Il ne faut pas aller dans le sens de l'actionnariat, mais bien au contraire remettre l'actionnariat à sa place. À l'origine l'on ne traitait pas les actions comme des mouchoirs que l'on jette après usage. Autrefois, l'actionnaire était associé au développement d'une entreprise. On gardait les actions longtemps et on était en quelque sorte associé à long terme au développement de l'entreprise. Tout cet aspect humain de l'actionnariat a disparu en même temps que l'on a fluidifié les marchés financiers dans les années 80-90. Et aujourd'hui la bourse utilise les entreprises comme de simples vaches à lait qu'elle trait puis qu'elle abat lorsque les quotas sont insuffisants. L'argent ponctionné des entreprises par la bourse dépasse ainsi largement les apports que la bourse fournit aux entreprises et c'est un véritable problème. Pour mettre fin à cela et remettre le capital au service de l'investissement et du développement, il est urgent de limiter les dividendes pour les actionnaires, mais aussi d'obliger les actionnaires à garder leurs actions plus longtemps. La limite aux dividendes visant à permettre même aux activités moins profitables d'accéder au financement.

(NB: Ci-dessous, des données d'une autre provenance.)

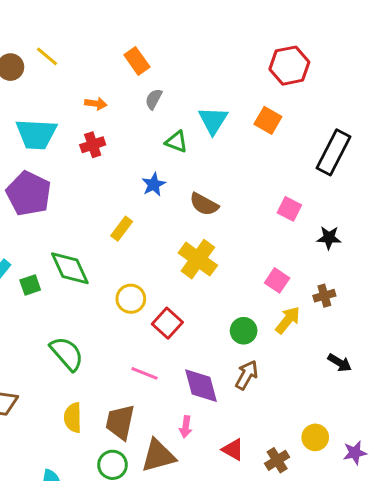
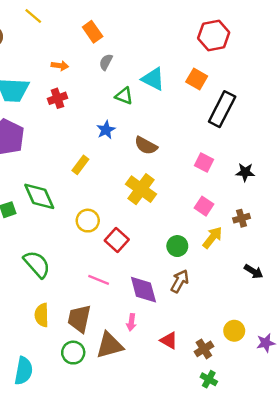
yellow line: (47, 56) -> (33, 16), moved
cyan triangle: (213, 120) -> (153, 79), turned -35
black rectangle: (334, 152) -> (222, 109), moved
pink square: (289, 209) -> (204, 162), moved

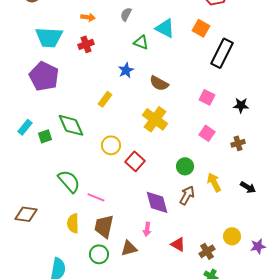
yellow arrow: (212, 238) -> (214, 182), moved, turned -66
pink line: (99, 280) -> (96, 197), moved
brown triangle: (110, 345) -> (129, 248), size x0.7

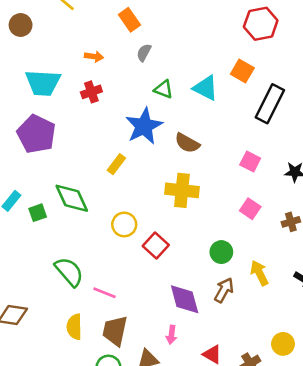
cyan triangle: (165, 28) -> (206, 88), moved
blue star: (126, 70) -> (144, 126), size x1.8
yellow cross: (155, 119) -> (182, 190), turned -30

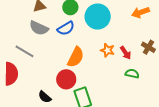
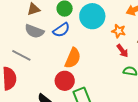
orange star: (107, 50) -> (119, 31), moved

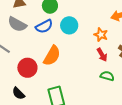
cyan circle: (92, 16) -> (69, 25), moved, size x0.7
red circle: (65, 81) -> (27, 68), moved

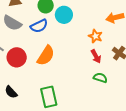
cyan circle: (69, 25) -> (64, 15), moved
red circle: (27, 68) -> (17, 57), moved

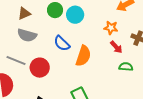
blue semicircle: (39, 26) -> (62, 43), moved, turned 84
orange semicircle: (46, 56) -> (83, 56), moved

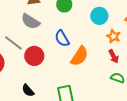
cyan circle: (75, 15) -> (99, 16), moved

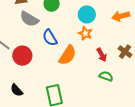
gray semicircle: (31, 21) -> (29, 19), moved
orange star: (113, 36) -> (85, 33), moved

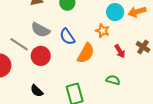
cyan circle: (87, 14) -> (115, 12), moved
gray semicircle: (29, 19) -> (40, 30), moved
green semicircle: (106, 76) -> (113, 80), moved

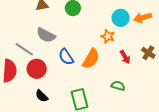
blue semicircle: (67, 37) -> (66, 57), moved
red circle: (41, 56) -> (37, 69), moved

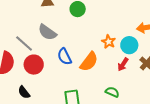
cyan circle: (121, 18) -> (129, 45), moved
red arrow: (125, 57) -> (123, 64), turned 56
black semicircle: (42, 96) -> (24, 92), moved

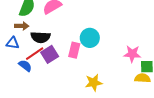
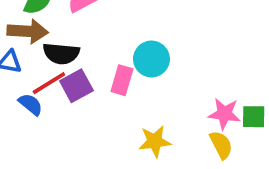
brown arrow: (22, 26) -> (28, 31), size x1.5
pink star: (132, 54) -> (224, 114), moved
yellow semicircle: (142, 78) -> (221, 145), moved, turned 56

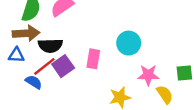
cyan circle: (151, 59) -> (129, 43), moved
pink star: (224, 114) -> (148, 75), moved

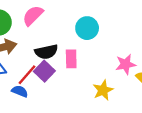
cyan circle: (129, 43) -> (87, 28), moved
black semicircle: (50, 46) -> (46, 52), moved

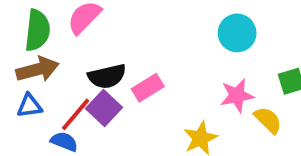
cyan circle: (87, 28) -> (237, 33), moved
pink rectangle: (71, 59) -> (148, 88), turned 60

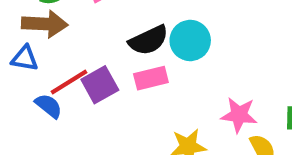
cyan circle: (237, 33) -> (190, 40), moved
black semicircle: (107, 76) -> (149, 40), moved, turned -30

Loin de favoriser la spéculation qui est nuisible à l'économie, nous devons favoriser des comportements d'investissement à long terme. Ces derniers ne découlent pas naturellement du comportement spontané des acteurs, comme le pensent les libéraux, mais des contraintes qui imposent des comportements économiques sains. La finance doit redevenir un secteur sérieux où l'on ne gagne pas de l'argent à des taux largement supérieurs au taux de croissance réelle de l'économie. Sans cela le système financier français et occidental continuera sa dérive improductive qui cannibalisera la totalité des derniers restes d'activité productive de nos nations.